Kami berangkat sekitar pukul 08.00 dari rumah, dan pada jam itu jalanan sudah begitu ramai orang-orang berlalu lalang yang mungkin juga sedang ingin merayakan pergantian tahun baru dengan keluarga. Oiya, malam kemarin adalah kali pertamanya jalan raya Gurah hingga Simpang 5 Gumul bebas dari mobil atau Car Free Night, yang pasti untuk menghindari macet sampai pagi yang terjadi tahun-tahun sebelumnya. Saya kira Kediri sudah mulai banyak berbenah diri.

Selama perjalanan hingga sampai di venue yang begitu ramai, saya dan Silvi menemui berbagai kejadian, mulai dari yang tak mengenakkan hingga kekonyolan. Saking ramainya pengunjung yang datang membuat beberapa jalan ditutup agar pengendara sepeda motor bisa parkir disuatu tempat yang memang disetting warga sekitar untuk tempat parkir, disana lah hal kecil tak mengenakkan terjadi. Tak perlu diceritakan, namun pesan moralnya adalah rejeki itu akan datang dengan sendirinya dari keikhlasan bukan dari sebuah paksaan.

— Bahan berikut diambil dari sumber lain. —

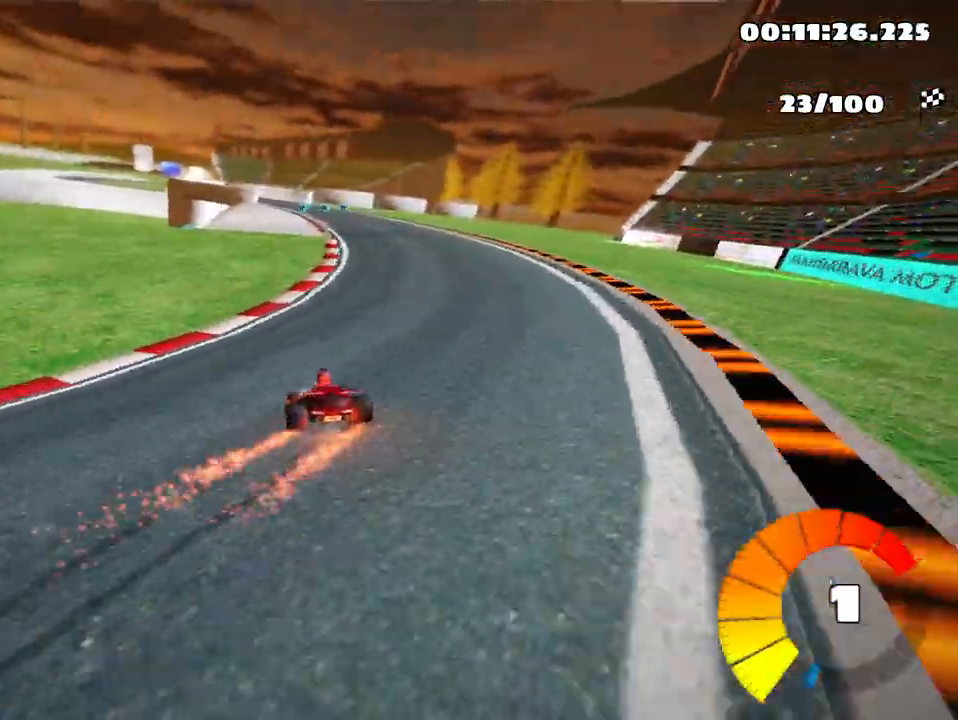
{"keys": ["up"], "events": []}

Jika pernah melihat film Titanic saat mulai tenggelamnya kapal, mungkin begitulah gambaran ke-crowded-an Simpang 5 Gumul kemarin malam. Banyak jalan ditutup, jika ada jalan terbuka maka orang akan berlomba melewatinya. Lautan manusia, bisa dibayangkan sendiri betapa banyaknya manusia yang berkumpul mengitari Simpang 5 Gumul. Mbak saya yang sudah lebih dahulu datang sudah menggelar tikar dengan 2 kruncil di bawah monumen saat kami datang dengan perjuangan mencari jalan tadi. Dan kami pun akhirnya berkumpul disana dan menyaksikan kembang api raksasa yang setiap jam-nya dibunyikan. Jam 9, 10, 11 yang begitu keren!

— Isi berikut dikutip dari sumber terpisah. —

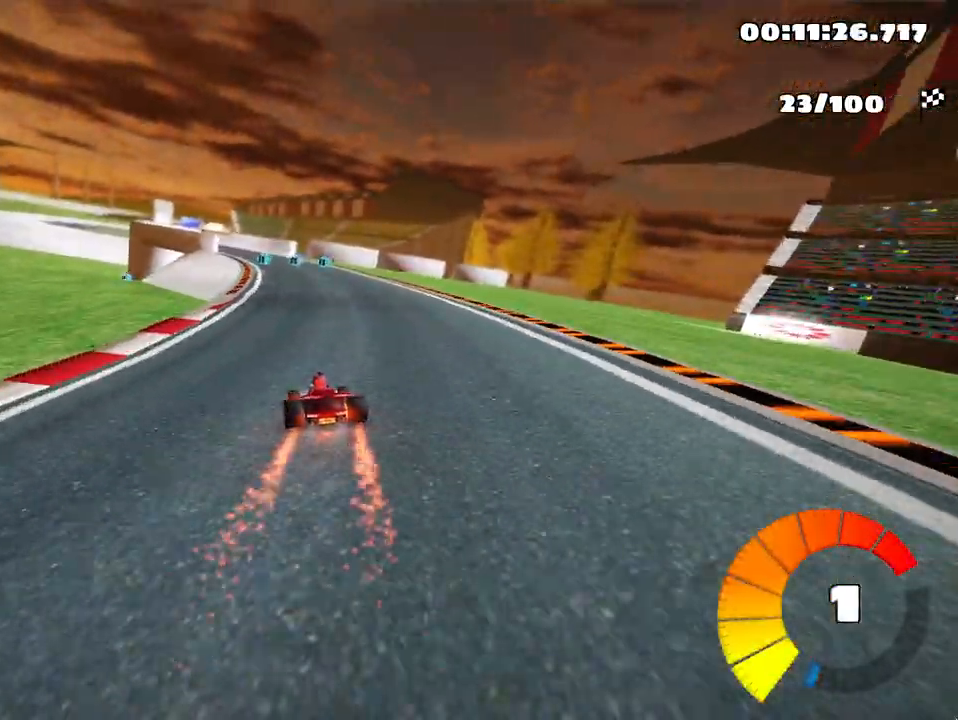
{"keys": ["up"], "events": [[200, "left", "down"], [333, "left", "up"]]}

Selamat tahun Baru 2014 dari Simpang 5 Gumul, Kediri

Selamat tahun Baru 2014 dari Simpang 5 Gumul, Kediri

Fireworks on Simpang 5 Gumul, Kediri

Fireworks on Simpang 5 Gumul, Kediri

Beberapa menit menuju jam 12 malam, semua orang sudah siap berdiri untuk melihat pesta kembang api diatas monumen Simpang 5 Gumul. Kembang api kecil saling susul menyusul meletus di langit atas area simpang 5 gumul. Anak-anak pun tak mau kalah dengan membunyikan terompet untuk menandai beberapa saat lagi pergantian menuju tanggal 1 Januari 2014 terjadi. Dan, Teng!! Kembang Api terbesar yang pernah saya saksikan pun menjulurkan sulur-sulur indahnya. Kuning, Merah, Hijau, Ungu, segala warna menyala-nyala menerangi jam 00.00 awal tahun 2014. Saya pun berteriak kagum akan apa yang saya lihat seraya meneriakkan resolusi diri atas apa yang ingin dicapai tahun mendatang.

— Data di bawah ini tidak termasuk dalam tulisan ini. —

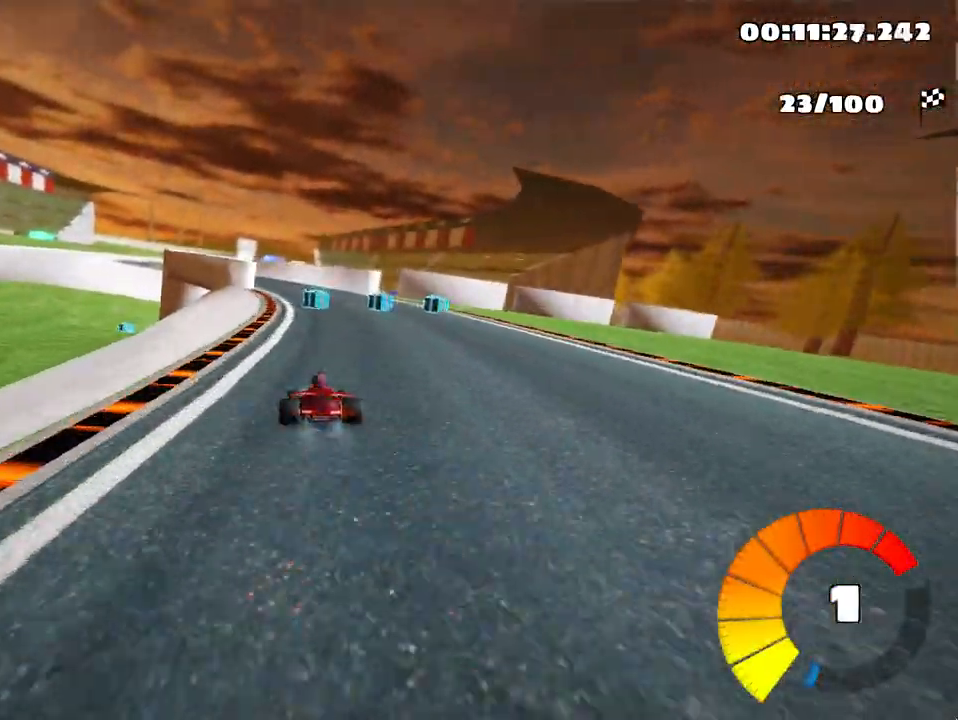
{"keys": ["left", "up"], "events": [[233, "left", "down"]]}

Aah, ternyata ini alasan kenapa orang-orang rela berdesak-desakan setiap tahunnya. Memang ternyata indah, sangat indah! Perasaan tak terdefinisikan pun berhasil tercipta ketika menyaksikan satu persatu letupan kembang api yang sesaat setelahnya meledak dengan ledakan yang menjulur-julur indah. Setelah meletup-letup selama kurang lebih 15 menit maka secara resmi setahun kedepan tanggal-tanggal akan diakhiri dengan angka 2014.

Selamat Tahun Baru 2014!!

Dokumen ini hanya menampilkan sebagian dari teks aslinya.